Running hadge on multiple samples#

The pipeline is able to run on multiple samples. In this scenario, the shared parameters for input data are retrieved from a sample sheet using params.multi_sample, which is set to null by default.

Sample sheet#

  • The sample sheet should contain a column called sampleId for unique sample IDs assigned to each sample.

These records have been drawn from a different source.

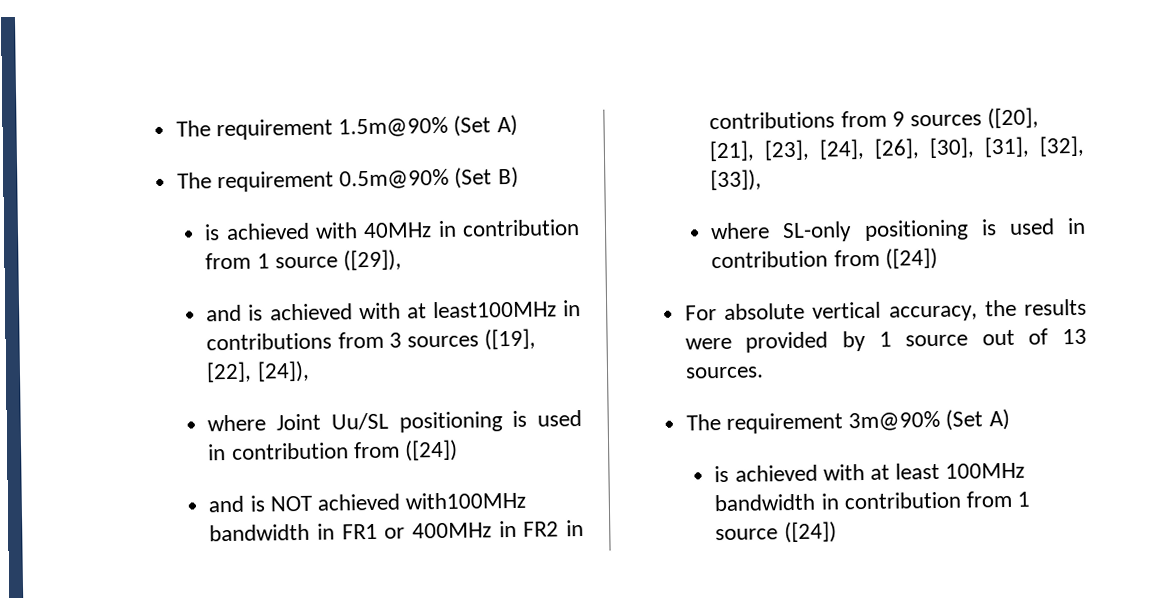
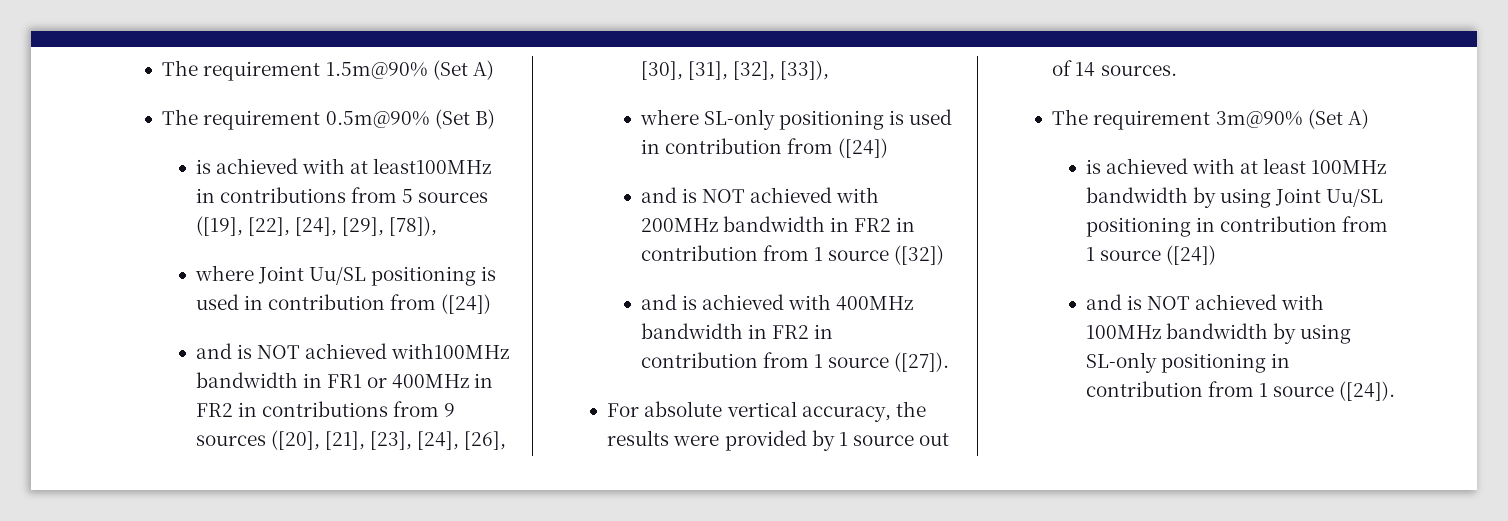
[363,219,580,239] [205,249,402,272] [206,302,401,322] 40MHz in contribution from 1 source ([29]), // and is achieved with -> (345, 166) none
[388,332,402,348] 3 -> [402,189,414,203] 5
[256,360,310,383] [24]), -> [294,216,438,236] [24], [29], [78]),
(938, 258) none -> [640,187,880,203] [640,216,916,232] [640,245,945,265] [640,294,914,311] [640,323,834,339] [640,352,950,372] // and is NOT achieved with 200MHz bandwidth in FR2 in contribution from 1 source ([32]) // and is achieved with 400MHz bandwidth in FR2 in contribution from 1 source ([27]).
[1062,328,1087,345] 13 -> [1075,62,1096,77] 14
(816, 502) none -> [1192,187,1384,208] [1085,217,1191,237] by using Joint Uu/SL positioning
(837, 532) none -> [1085,294,1325,310] [1085,323,1352,344] [1085,352,1290,373] [1085,381,1396,401] // and is NOT achieved with 100MHz bandwidth by using SL-only positioning in contribution from 1 source ([24]).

  • The sample sheet (example file see the Resources section below) must contain different columns depending on the mode and methods you want to run.

    • hashing mode:

      sampleId

      rna_matrix_raw

      rna_matrix_filtered

      hto_matrix_raw

      hto_matrix_filtered

      sample1

      sample2

    • genetic mode: Set the value to “None” if the input data, for example, vcf_donor, is not available, similar to the single-sample mode. Do not forget to include the columns for HTO and RNA count matrices if params.generate_anndata or params.generate_mudata is enabled.

      sampleId

      bam

      bam_index

      barcodes

      nsample

      celldata

      vcf_mixed

      vcf_donor

      sample1

      sample2

    • rescue mode:

      sampleId

      rna_matrix_raw

      rna_matrix_filtered

      hto_matrix_raw

      hto_matrix_filtered

      bam

      bam_index

      barcodes

      nsample

      celldata

      vcf_mixed

      vcf_donor

      sample1

      sample2

  • The remaining parameters for each process are specified in the nextflow.config file, just like when demultiplexing a single sample.

  • There is a distinction between running on a single sample and running on multiple samples. When processing multiple samples, the pipeline only permits a single value for each process parameter, whereas in the case of a single sample, multiple values separated by commas are allowed.

Output#

When running the pipeline on multiple samples, the pipeline output will be found in the folder "$projectDir/$params.outdir/$sampleId/$params.mode.

Resources#

There is an example sample sheet for multi_sample mode.